[Task brief] Count the lines in the listing below that contain the string "source", and reply with only that number.
** Start of Data lines **
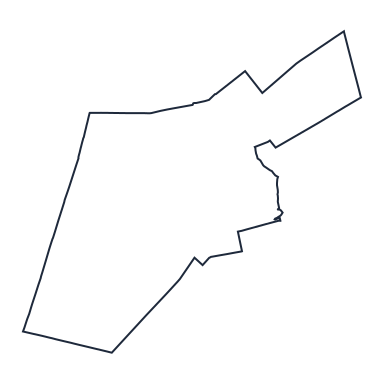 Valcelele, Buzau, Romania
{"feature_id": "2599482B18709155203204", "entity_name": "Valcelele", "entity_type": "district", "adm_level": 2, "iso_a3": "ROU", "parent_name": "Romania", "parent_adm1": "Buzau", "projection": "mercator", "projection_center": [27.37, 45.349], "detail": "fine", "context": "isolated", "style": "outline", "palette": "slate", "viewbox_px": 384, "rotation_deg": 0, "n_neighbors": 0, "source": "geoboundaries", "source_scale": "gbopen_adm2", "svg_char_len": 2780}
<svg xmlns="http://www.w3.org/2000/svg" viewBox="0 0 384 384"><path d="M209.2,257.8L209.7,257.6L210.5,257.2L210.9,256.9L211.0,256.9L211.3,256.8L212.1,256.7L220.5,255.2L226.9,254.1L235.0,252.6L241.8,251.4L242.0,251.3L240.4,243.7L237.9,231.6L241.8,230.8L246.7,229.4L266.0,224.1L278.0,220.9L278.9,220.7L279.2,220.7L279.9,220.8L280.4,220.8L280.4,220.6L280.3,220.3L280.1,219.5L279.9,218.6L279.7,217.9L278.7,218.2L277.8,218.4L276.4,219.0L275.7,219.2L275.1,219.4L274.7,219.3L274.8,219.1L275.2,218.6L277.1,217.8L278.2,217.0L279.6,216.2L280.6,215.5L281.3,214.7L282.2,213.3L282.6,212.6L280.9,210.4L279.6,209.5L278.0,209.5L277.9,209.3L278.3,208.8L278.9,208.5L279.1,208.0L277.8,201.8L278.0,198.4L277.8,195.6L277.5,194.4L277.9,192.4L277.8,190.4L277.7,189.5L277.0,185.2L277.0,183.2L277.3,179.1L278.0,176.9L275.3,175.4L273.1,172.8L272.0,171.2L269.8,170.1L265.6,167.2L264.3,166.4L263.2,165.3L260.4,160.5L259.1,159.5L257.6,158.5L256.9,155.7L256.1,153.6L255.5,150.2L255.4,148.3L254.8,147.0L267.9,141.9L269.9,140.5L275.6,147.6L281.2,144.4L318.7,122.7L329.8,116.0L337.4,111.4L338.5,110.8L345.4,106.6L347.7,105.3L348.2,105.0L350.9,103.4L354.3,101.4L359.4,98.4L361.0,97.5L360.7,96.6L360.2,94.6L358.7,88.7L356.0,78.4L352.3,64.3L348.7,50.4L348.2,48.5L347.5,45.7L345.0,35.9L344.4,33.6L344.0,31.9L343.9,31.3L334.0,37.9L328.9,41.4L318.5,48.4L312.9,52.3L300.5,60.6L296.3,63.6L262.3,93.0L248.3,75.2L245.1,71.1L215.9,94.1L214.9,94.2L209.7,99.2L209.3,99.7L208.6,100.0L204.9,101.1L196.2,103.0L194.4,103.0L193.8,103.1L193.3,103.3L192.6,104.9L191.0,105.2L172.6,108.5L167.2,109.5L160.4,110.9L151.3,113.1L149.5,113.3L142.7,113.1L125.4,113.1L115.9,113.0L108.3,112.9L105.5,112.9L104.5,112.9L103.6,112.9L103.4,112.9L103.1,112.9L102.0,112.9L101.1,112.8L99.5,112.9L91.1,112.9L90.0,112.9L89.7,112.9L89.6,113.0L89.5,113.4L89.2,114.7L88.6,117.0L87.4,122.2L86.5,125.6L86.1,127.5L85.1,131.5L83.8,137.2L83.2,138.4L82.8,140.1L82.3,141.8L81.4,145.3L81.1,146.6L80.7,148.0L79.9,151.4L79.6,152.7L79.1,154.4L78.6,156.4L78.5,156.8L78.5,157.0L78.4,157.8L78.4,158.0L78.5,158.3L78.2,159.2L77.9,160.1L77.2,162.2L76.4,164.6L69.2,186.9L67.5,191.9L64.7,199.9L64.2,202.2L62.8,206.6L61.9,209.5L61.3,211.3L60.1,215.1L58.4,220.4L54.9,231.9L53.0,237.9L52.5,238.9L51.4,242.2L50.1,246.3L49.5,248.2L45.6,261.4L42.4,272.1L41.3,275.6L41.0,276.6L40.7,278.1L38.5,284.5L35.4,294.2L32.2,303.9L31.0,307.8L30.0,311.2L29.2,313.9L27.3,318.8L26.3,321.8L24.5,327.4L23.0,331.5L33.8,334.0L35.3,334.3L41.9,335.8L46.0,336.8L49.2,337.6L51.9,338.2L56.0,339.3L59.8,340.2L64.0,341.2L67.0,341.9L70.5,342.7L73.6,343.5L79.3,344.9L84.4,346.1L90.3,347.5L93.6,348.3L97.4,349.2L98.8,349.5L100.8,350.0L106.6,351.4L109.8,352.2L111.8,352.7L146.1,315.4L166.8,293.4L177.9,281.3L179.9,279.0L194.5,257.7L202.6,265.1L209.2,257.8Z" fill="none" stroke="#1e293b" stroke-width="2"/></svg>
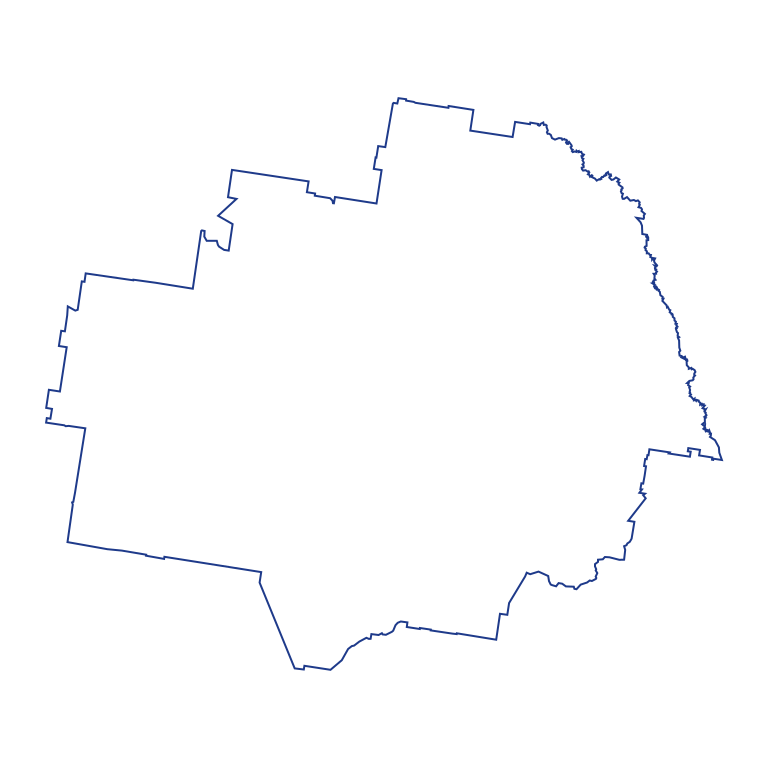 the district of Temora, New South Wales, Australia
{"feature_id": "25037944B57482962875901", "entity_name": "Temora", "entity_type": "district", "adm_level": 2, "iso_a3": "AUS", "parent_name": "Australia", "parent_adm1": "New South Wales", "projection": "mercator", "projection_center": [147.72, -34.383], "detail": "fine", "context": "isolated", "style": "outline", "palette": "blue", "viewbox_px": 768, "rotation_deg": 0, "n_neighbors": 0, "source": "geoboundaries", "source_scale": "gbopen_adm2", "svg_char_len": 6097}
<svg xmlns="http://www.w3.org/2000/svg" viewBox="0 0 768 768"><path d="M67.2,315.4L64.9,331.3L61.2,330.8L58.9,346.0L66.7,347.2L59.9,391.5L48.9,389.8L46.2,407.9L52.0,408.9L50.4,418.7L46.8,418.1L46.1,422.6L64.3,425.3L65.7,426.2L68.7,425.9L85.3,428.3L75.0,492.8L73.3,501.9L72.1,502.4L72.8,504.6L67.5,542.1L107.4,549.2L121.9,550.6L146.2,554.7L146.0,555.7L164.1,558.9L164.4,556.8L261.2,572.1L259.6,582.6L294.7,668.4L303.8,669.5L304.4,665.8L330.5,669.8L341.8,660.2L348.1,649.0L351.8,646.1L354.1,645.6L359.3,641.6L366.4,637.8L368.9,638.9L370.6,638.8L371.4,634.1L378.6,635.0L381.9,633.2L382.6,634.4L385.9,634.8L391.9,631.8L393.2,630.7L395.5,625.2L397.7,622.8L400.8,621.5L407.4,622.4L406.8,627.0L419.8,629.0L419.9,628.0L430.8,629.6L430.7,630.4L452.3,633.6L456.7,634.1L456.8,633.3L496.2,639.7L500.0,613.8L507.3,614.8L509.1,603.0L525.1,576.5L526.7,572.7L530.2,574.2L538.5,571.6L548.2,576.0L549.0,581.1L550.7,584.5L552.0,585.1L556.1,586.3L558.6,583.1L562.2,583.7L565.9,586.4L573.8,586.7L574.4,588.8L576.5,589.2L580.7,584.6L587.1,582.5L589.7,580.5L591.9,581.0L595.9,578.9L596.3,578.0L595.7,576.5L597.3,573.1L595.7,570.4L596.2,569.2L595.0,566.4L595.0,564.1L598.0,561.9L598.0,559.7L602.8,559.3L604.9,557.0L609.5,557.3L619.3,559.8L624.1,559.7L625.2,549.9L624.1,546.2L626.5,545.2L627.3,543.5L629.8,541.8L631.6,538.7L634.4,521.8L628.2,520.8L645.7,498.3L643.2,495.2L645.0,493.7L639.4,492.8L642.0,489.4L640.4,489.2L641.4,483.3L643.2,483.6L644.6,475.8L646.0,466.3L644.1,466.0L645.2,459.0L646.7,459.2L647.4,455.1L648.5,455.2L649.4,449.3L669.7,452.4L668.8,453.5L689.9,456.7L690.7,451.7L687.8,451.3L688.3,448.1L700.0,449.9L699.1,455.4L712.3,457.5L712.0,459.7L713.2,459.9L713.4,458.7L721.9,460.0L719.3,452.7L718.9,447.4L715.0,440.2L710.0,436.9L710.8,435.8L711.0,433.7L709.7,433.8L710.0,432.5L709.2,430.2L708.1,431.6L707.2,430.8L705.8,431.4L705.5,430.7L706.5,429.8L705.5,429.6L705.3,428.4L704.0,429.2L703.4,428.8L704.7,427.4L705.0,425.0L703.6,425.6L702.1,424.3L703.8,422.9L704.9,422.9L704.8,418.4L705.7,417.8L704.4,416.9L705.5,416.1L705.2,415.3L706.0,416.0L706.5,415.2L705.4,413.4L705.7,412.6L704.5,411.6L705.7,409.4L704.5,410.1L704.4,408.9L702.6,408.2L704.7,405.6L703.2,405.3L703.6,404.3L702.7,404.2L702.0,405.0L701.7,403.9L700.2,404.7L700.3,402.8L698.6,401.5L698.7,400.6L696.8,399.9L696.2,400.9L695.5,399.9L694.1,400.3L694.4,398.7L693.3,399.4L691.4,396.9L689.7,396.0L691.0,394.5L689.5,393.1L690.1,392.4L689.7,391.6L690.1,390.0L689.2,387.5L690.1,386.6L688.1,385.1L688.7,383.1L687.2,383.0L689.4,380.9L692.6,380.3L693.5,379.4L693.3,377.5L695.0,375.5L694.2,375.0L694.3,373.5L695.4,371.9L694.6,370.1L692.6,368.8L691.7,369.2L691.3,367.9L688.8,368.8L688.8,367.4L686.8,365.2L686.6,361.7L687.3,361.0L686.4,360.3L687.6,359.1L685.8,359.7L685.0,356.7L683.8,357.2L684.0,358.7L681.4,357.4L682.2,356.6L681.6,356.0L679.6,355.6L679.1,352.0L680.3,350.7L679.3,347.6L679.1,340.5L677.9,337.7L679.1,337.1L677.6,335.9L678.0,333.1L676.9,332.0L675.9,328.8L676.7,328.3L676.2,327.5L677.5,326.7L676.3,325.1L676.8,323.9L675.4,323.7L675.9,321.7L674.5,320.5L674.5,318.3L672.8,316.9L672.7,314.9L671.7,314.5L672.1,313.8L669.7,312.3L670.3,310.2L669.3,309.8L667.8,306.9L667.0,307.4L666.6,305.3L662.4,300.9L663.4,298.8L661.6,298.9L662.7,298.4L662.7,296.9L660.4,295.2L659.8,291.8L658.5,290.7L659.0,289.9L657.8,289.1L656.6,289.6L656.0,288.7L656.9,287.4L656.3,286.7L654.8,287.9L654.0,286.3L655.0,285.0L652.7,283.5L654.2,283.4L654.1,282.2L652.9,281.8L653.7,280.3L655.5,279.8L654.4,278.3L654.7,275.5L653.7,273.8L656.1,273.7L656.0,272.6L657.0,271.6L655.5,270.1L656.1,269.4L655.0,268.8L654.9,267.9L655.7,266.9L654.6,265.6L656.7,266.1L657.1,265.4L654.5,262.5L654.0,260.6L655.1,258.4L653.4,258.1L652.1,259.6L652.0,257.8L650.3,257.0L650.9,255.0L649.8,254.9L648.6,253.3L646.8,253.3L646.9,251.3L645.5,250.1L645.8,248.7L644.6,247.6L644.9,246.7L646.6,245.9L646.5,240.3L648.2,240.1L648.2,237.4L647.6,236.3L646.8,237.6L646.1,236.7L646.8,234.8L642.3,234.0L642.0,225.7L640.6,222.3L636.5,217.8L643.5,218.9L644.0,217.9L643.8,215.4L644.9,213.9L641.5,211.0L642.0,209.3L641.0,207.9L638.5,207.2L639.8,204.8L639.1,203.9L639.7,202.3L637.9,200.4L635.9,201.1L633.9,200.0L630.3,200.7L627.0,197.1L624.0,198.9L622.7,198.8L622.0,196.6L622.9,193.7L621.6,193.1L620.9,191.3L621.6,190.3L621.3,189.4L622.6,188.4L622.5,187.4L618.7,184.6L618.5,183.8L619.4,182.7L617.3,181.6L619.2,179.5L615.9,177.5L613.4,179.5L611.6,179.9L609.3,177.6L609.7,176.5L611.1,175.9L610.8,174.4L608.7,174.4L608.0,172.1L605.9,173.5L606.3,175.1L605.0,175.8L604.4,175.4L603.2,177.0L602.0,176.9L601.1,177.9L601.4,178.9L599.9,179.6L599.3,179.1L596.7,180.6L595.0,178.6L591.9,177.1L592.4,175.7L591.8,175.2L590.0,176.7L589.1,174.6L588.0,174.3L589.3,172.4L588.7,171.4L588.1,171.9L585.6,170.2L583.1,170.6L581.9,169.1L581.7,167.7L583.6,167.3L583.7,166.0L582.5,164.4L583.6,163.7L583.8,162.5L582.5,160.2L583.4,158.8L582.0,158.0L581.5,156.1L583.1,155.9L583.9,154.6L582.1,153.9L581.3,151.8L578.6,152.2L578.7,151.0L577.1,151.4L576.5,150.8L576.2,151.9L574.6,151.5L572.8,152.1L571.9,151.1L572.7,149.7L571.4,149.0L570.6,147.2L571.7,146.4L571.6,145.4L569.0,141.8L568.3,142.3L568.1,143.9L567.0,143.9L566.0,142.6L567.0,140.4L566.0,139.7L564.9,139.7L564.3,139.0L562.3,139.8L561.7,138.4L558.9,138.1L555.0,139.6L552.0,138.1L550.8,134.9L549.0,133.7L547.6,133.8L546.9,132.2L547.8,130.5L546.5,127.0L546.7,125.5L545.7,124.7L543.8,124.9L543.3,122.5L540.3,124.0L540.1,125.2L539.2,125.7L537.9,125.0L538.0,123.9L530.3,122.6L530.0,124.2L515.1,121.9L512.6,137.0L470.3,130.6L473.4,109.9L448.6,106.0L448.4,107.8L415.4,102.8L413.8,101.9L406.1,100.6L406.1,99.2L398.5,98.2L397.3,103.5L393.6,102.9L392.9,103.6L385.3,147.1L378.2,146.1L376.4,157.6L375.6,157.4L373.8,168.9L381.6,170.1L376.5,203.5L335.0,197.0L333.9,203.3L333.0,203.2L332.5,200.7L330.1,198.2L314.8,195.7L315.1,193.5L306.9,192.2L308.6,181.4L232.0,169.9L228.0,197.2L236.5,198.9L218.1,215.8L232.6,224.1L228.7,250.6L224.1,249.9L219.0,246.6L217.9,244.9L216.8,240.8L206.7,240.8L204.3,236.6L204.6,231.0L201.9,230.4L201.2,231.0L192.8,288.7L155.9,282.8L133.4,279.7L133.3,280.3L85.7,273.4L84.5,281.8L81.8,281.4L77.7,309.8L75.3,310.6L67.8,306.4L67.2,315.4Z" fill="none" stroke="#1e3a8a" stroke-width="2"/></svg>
** End of Data lines **
[Final result] 2